Japan’s economy shrank for a second time this year after an earthquake, typhoons and torrential rain battered production at home and exports declined amid softer demand overseas.
Gross domestic product is forecast to recover from its annualised 1.2% drop in the third quarter, and to continue growing until a sales-tax hike in October 2019, but the impact of a slowdown in China and trade tensions are likely to keep the expansion modest.
Reports that President Donald Trump will hold off for now on imposing tariffs on imported Japanese cars and auto parts keeps one of the largest threats to Japan’s economy at bay for the time being.
The wild weather that passed through regions including Osaka and Tokyo, and an earthquake on the northern island of Hokkaido, knocked out power supplies, halted factories and disrupted supply chains.
Exports suffered the biggest decline in more than three years.
Yet the falloff across a range of economic activities can’t only be explained by natural disasters, said Kyohei Morita, chief Japan economist at Credit Agricole Securities Asia. “The trade war and China’s slowdown are already starting to take a toll on Japan’s economic growth,” he said.

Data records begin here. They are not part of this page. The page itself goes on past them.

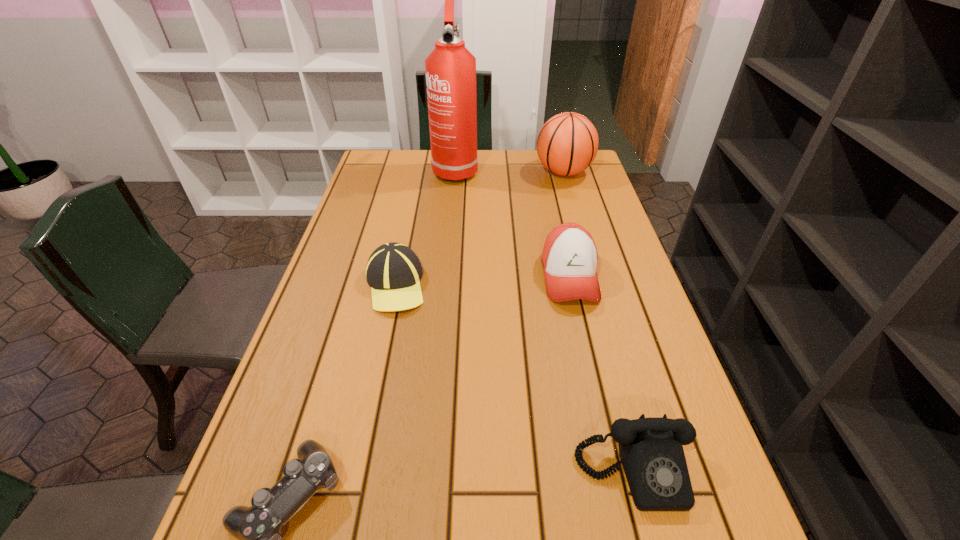
Find the location of a particular element. Image resolution: width=960 pixels, height=540 pixels. the tallest object is located at coordinates tap(450, 68).

Find the location of a particular element. The height and width of the screenshot is (540, 960). basketball is located at coordinates (567, 144).

This screenshot has width=960, height=540. In order to click on the taller baseball cap in this screenshot , I will do `click(569, 258)`.

Where is `the third tallest object`? The height and width of the screenshot is (540, 960). the third tallest object is located at coordinates 569,258.

Where is `the left baseball cap`? the left baseball cap is located at coordinates (393, 271).

What are the coordinates of `telephone` in the screenshot? It's located at (650, 449).

Identify the location of vacant space located 0.340m at the nozzle of the fire extinguisher. This screenshot has width=960, height=540. (448, 251).

This screenshot has width=960, height=540. Identify the location of vacant region located 0.360m on the front of the fifth shortest object. (588, 258).

I want to click on free space located 0.360m on the front-facing side of the taller baseball cap, so click(612, 463).

The height and width of the screenshot is (540, 960). In order to click on vacant space located with the brim of the shorter baseball cap facing forward in this screenshot , I will do `click(359, 456)`.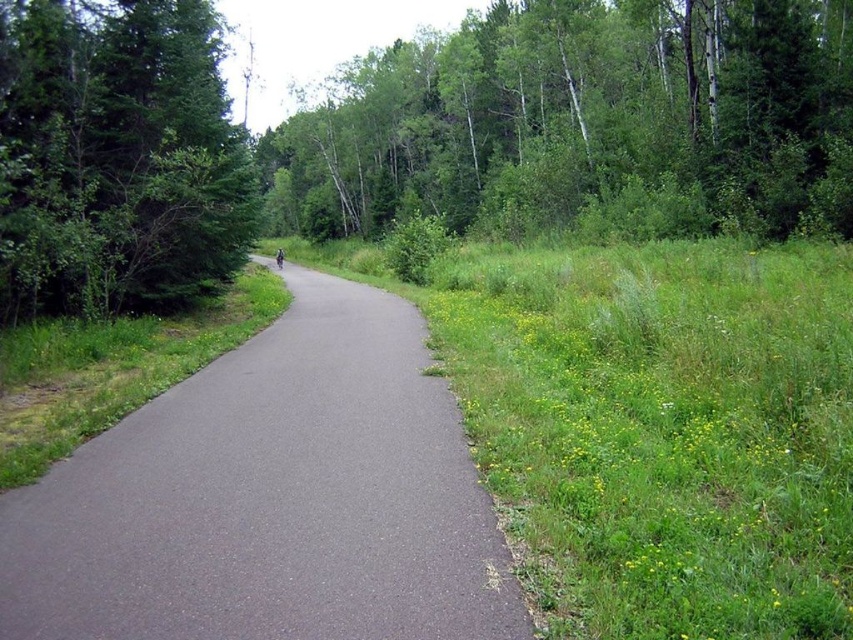
Who is higher up, green leafy trees at upper center or green leafy tree at left?

green leafy trees at upper center is higher up.

Does point (450, 61) come behind point (97, 234)?

Yes, point (450, 61) is behind point (97, 234).

Between point (843, 144) and point (105, 125), which one is positioned behind?

Positioned behind is point (843, 144).

I want to click on green leafy trees at upper center, so click(583, 124).

Who is positioned more to the left, gray asphalt trail at center or green leafy trees at upper center?

From the viewer's perspective, green leafy trees at upper center appears more on the left side.

Is gray asphalt trail at center positioned in front of green leafy trees at upper center?

Yes.

Locate an element on the screen. This screenshot has width=853, height=640. gray asphalt trail at center is located at coordinates (271, 499).

Who is taller, gray asphalt trail at center or green leafy tree at left?

green leafy tree at left

Looking at this image, is gray asphalt trail at center shorter than green leafy tree at left?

Masaki Kuwahara, senior economist at Nomura Securities Co, said about 1 percentage point of the 1.8% decline in exports was due to the disasters, with the rest the slowdown in China.
The patchier growth is unwelcome news for Prime Minister Shinzo Abe, who last month confirmed that the sales tax hike would go ahead next year given the strength of the economy.
The third-quarter figures don’t warrant any change of course for Abe and the Bank of Japan, according to economists. The BoJ is in a tight spot with some people thinking it should raise rates to help alleviate pressure on the profits of regional banks and limit risks to the financial system, said Takeshi Minami, chief economist at Norinchukin Research Institute. “The problem is can it really raise rates when the economy is losing momentum?” he said.
Business spending, which had been expected to slow after its 3.1% surge in the second quarter, edged down 0.2% for the first drop in eight quarters.
Private consumption, another driver of the rebound in the second quarter, slipped 0.1%.
On a non-annualised basis, the quarter-on-quarter drop in GDP was 0.3%.